第8話 無題
俺とヤマト、カズマとリナ。
俺たちは今度は串カツ店に訪れた。
再集結するのに実に一年近くが経過していた。
仕事が落ち着いてきたのを知っていたかのようなタイミングでヤマトの連絡が来た。前回とのギャップが激しく、本当にヤマトなのか一瞬疑ってしまった。
絶品と言われた串カツの匂い。前回の焼肉は食べた記憶があるのに、味は全く思い出せない。今回はきちんと味わえるだろうか。
サクッ。
初めて食べる串カツは、想像以上の特別な味がした。
隣にヤマトが座って向かいにカズマとリナが座っている。俺の役割は主に二度漬けを試みるヤマトの手を抑えることだった。彼も俺と同じように前回早々に酔い潰れたことで焼肉を食べられなかった人間だった。
俺が串カツをソースにつけるのと、リナがつけるタイミングが合わさって、即座に俺は譲る。あの気まずさはもう無い。
串カツを持ったそんなリナの左手の薬指には、綺麗な結婚指輪が嵌められている。
カズマとリナの結婚式は非常に上手くいった。俺が作ったのは映画というより二人の時系列を追った再現VTRだったが、上手く結婚式の雰囲気にハマって好評だった。当然、全て撮影に協力してくれた二人とその他協力してくださった全員のおかげである。その時は無感情に自分のビデオを見ていたが、これを今度は次に活かしていかなければならない。
なんと今度はカズマが結婚するのだ。しかも相手は二次会に居たカズマの取り巻きだと思っていた女性の一人だった。あの後、こっそり話しかけられて付き合うことになったらしい。
おかげでお互いにサプライズを掛け合うというカオスな事態が発生したのは言うまでもない。
俺はもうその時に向けてのビデオを作っている。今度はカズマよりふざけても良さそうなので腕によりをかけて作っていくつもりだ。カズマとリナとも協力して、ビデオがあること自体をドッキリにしてもいいかもしれない。想像すると構想をずっと構想を練り続けてしまう。本当にビデオ制作を楽しんで作っている。
俺がしたい映画作りとはこれだったのかもしれない。
俺の「恋、」という映画のヒットの理由は未だに分からない。けど一つ分かったことがある。俺があの映画に対して強い嫌悪感を持っていたのは、あんな世界が良いなと思ったのを実現不可能と知っていながら、あたかも現実で存在するかのように描いた自分に対しての腹立たしさだったのだろう。だからあの映画を見て、それを現実のものだと誤解した人がいたら心の底から謝りたいと思う。
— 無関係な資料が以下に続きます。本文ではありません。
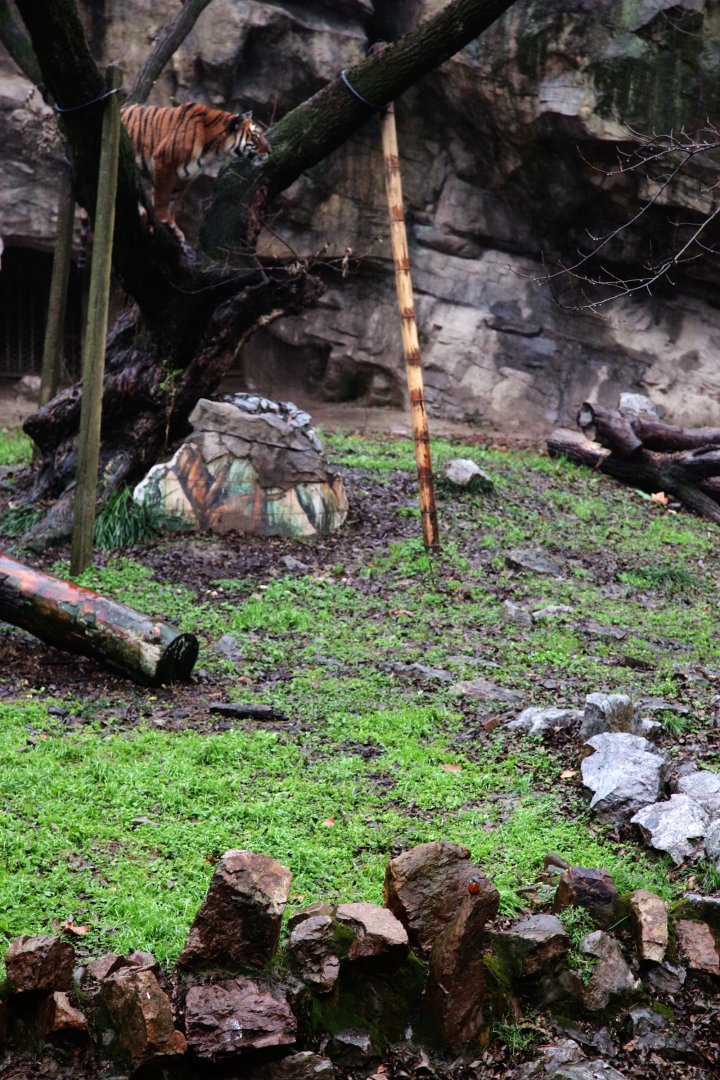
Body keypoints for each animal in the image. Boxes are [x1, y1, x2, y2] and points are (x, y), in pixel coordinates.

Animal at [121, 102, 271, 237]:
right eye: (256, 136)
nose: (270, 151)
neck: (215, 148)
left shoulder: (185, 177)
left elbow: (174, 202)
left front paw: (174, 227)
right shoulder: (164, 161)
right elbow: (162, 196)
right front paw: (162, 218)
あの映画は経験から反作用的に生まれた、俺の醜い願望だった。
自分の全てを理解したその瞬間、記憶の中のリナが姿を消した。あまりにも長い間存在し続けた記憶の中のリナは、俺の潜在意識下によっていつのまにか実際のリナとは全く別の物に組み替えられていた。
あの時のリナは戻ってこない。
今のリナだってあの時のことをなんとも受け止めてないだろう。全ては俺の妄想だったのだ。
結局、一番この縁を断ち切ろうとしなかったのは俺だ。
「お前は相変わらず良い相手いないのかよ」
ヤマトが話題を俺に振った。
「うん……、まあ」
「その気があるならいつでも紹介してやるからな! いつでも言えよ」
肩パンされた。普通に痛い。
「ヤマト、女友達紹介できるほど友達いないでしょ」
「おいカズマ、いくらお前でもそれは聞き捨てならない」
ヤマトがいくら対抗してもカズマの壁がデカすぎて突破できそうにない。こんなに壁が大きいのはカズマぐらいだが、それに挑むのはヤマトぐらいだ。
俺はもう一つ断ち切ると決めたことがある。
それは映画制作だった。今まであった制作依頼も、今後あるであろう制作依頼も全部蹴って伸び伸びしながら生きることにする。
決して楽ではないことは知っている。今までだってそうだったから。
けど面白い映画作るより、平等に広がっている空気に混ざっているような『普通』に憧れてしまった。
このことを知っている人間は俺以外にいない。
────今日までは。
「俺、実はもう映画──」
その物語の題名は「恋。」。
それは過去を断ち切った男の物語。